In my story, if you’re trying to abstain from chocolate, but also feel an urge to eat chocolate, then:

  • You have an urge to eat chocolate because the Steering Subsystem approves of the thought “I am going to eat chocolate right now”; AND

  • You’re trying to abstain from chocolate because the Steering Subsystem approves of the thought “I am abstaining from chocolate”.

(Why would the Steering Subsystem approve of the latter? It depends on the individual, but it’s probably a safe bet that social instincts are involved. I’ll talk more about social instincts in Post #13. If you want an example with less complicated baggage, imagine a lactose-intolerant person trying to resist the urge to eat yummy ice cream right now, because it will make them feel really sick later on. The Steering Subsystem likes plans that result in not feeling sick, and also likes plans that result in eating yummy ice cream.)

6.6.2 The Learning Subsystem and Steering Subsystem are not two agents

Relatedly, another frequent error is treating either the Learning Subsystem or Steering Subsystem by itself as a kind of independent agent. This is wrong on both sides:

  • The Learning Subsystem cannot think any thoughts unless the Steering Subsystem has endorsed those thoughts as being worthy of being thunk.

  • Meanwhile, the Steering Subsystem does not understand the world, or itself. It has no explicit goals for the future. It’s just a relatively simple, hardcoded input-output machine.

As an example, the following is entirely possible:

  1. The Learning Subsystem generates the thought “I am going to surgically alter my own Steering Subsystem”.

  2. The Thought Assessors distill that thought down to the “scorecard”.

  3. The Steering Subsystem gets the scorecard and runs it through its hardcoded heuristics, and the result is: “Very good thought, go right ahead and do it!”

Why not, right? I’ll talk more about that example in later posts.

If you just read the above example, and you’re thinking to yourself “Ah! This is a case where the Learning Subsystem has outwitted the Steering Subsystem”, then you’re still not getting it.

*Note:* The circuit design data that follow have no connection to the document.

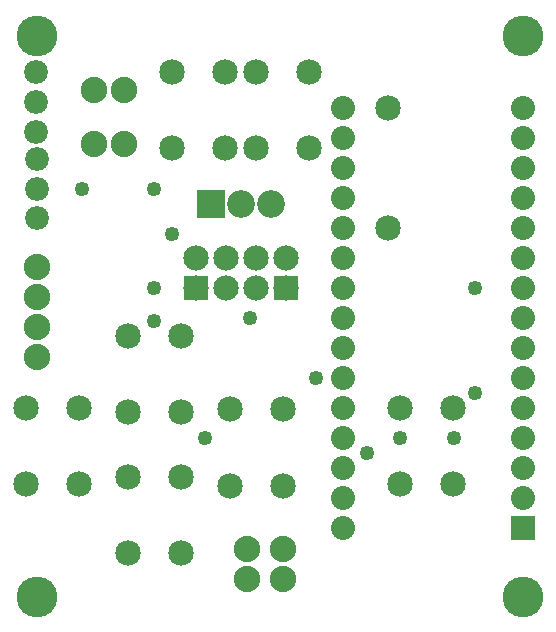
<source format=gbs>
G04 MADE WITH FRITZING*
G04 WWW.FRITZING.ORG*
G04 DOUBLE SIDED*
G04 HOLES PLATED*
G04 CONTOUR ON CENTER OF CONTOUR VECTOR*
%ASAXBY*%
%FSLAX23Y23*%
%MOIN*%
%OFA0B0*%
%SFA1.0B1.0*%
%ADD10C,0.088000*%
%ADD11C,0.085000*%
%ADD12C,0.092000*%
%ADD13C,0.079444*%
%ADD14C,0.080000*%
%ADD15C,0.084472*%
%ADD16C,0.049370*%
%ADD17C,0.135984*%
%ADD18R,0.092000X0.092000*%
%ADD19R,0.079972X0.080000*%
%ADD20R,0.084472X0.084108*%
%LNMASK0*%
G90*
G70*
G54D10*
X797Y248D03*
X797Y148D03*
X917Y248D03*
X917Y148D03*
G54D11*
X238Y462D03*
X238Y718D03*
X61Y462D03*
X61Y718D03*
X238Y462D03*
X238Y718D03*
X61Y462D03*
X61Y718D03*
X400Y958D03*
X400Y702D03*
X577Y958D03*
X577Y702D03*
X400Y958D03*
X400Y702D03*
X577Y958D03*
X577Y702D03*
X400Y488D03*
X400Y232D03*
X577Y488D03*
X577Y232D03*
X400Y488D03*
X400Y232D03*
X577Y488D03*
X577Y232D03*
X740Y714D03*
X740Y458D03*
X917Y714D03*
X917Y458D03*
X740Y714D03*
X740Y458D03*
X917Y714D03*
X917Y458D03*
X1485Y462D03*
X1485Y718D03*
X1307Y462D03*
X1307Y718D03*
X1485Y462D03*
X1485Y718D03*
X1307Y462D03*
X1307Y718D03*
G54D12*
X676Y1398D03*
X776Y1398D03*
X876Y1398D03*
G54D13*
X97Y1548D03*
X97Y1448D03*
X97Y1349D03*
X94Y1836D03*
X94Y1736D03*
X94Y1636D03*
G54D14*
X1717Y318D03*
X1717Y418D03*
X1717Y518D03*
X1717Y618D03*
X1717Y718D03*
X1717Y818D03*
X1717Y918D03*
X1717Y1018D03*
X1717Y1118D03*
X1717Y1218D03*
X1717Y1318D03*
X1717Y1418D03*
X1717Y1518D03*
X1717Y1618D03*
X1717Y1718D03*
X1117Y318D03*
X1117Y418D03*
X1117Y518D03*
X1117Y618D03*
X1117Y718D03*
X1117Y818D03*
X1117Y918D03*
X1117Y1018D03*
X1117Y1118D03*
X1117Y1218D03*
X1117Y1318D03*
X1117Y1418D03*
X1117Y1518D03*
X1117Y1618D03*
X1117Y1718D03*
G54D11*
X1267Y1718D03*
X1267Y1318D03*
X725Y1582D03*
X725Y1838D03*
X547Y1582D03*
X547Y1838D03*
X725Y1582D03*
X725Y1838D03*
X547Y1582D03*
X547Y1838D03*
X1005Y1582D03*
X1005Y1838D03*
X827Y1582D03*
X827Y1838D03*
X1005Y1582D03*
X1005Y1838D03*
X827Y1582D03*
X827Y1838D03*
G54D15*
X928Y1118D03*
X928Y1218D03*
X827Y1118D03*
X827Y1218D03*
X727Y1118D03*
X727Y1218D03*
X626Y1118D03*
X626Y1218D03*
G54D10*
X287Y1598D03*
X387Y1598D03*
X287Y1778D03*
X387Y1778D03*
X97Y888D03*
X97Y988D03*
X97Y1088D03*
X97Y1188D03*
G54D16*
X547Y1298D03*
X1027Y818D03*
X1197Y568D03*
X1557Y768D03*
X1557Y1118D03*
X487Y1448D03*
X247Y1448D03*
X657Y618D03*
G54D17*
X1717Y88D03*
X1717Y1958D03*
X97Y1958D03*
X97Y88D03*
G54D16*
X487Y1008D03*
X1307Y618D03*
X1487Y618D03*
X487Y1118D03*
X807Y1018D03*
G54D18*
X676Y1398D03*
G54D19*
X1717Y318D03*
G54D20*
X928Y1118D03*
X626Y1118D03*
G04 End of Mask0*
M02*
</source>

(Maybe instead try imagining the Learning Subsystem & Steering Subsystem as two interconnected gears in a single machine.)

  1. ^

    As in the previous post, the term “ground truth” here is a bit misleading, because sometimes the Steering Subsystem will just defer to the Thought Assessors.

  2. ^

    As in the previous post, I don’t really believe there is a pure dichotomy between “defer-to-predictor mode” and “override mode”. In reality, I’d bet that the Steering Subsystem can partly-but-not-entirely defer to the Thought Assessor, e.g. by taking a weighted average between the Thought Assessor and some other independent calculation.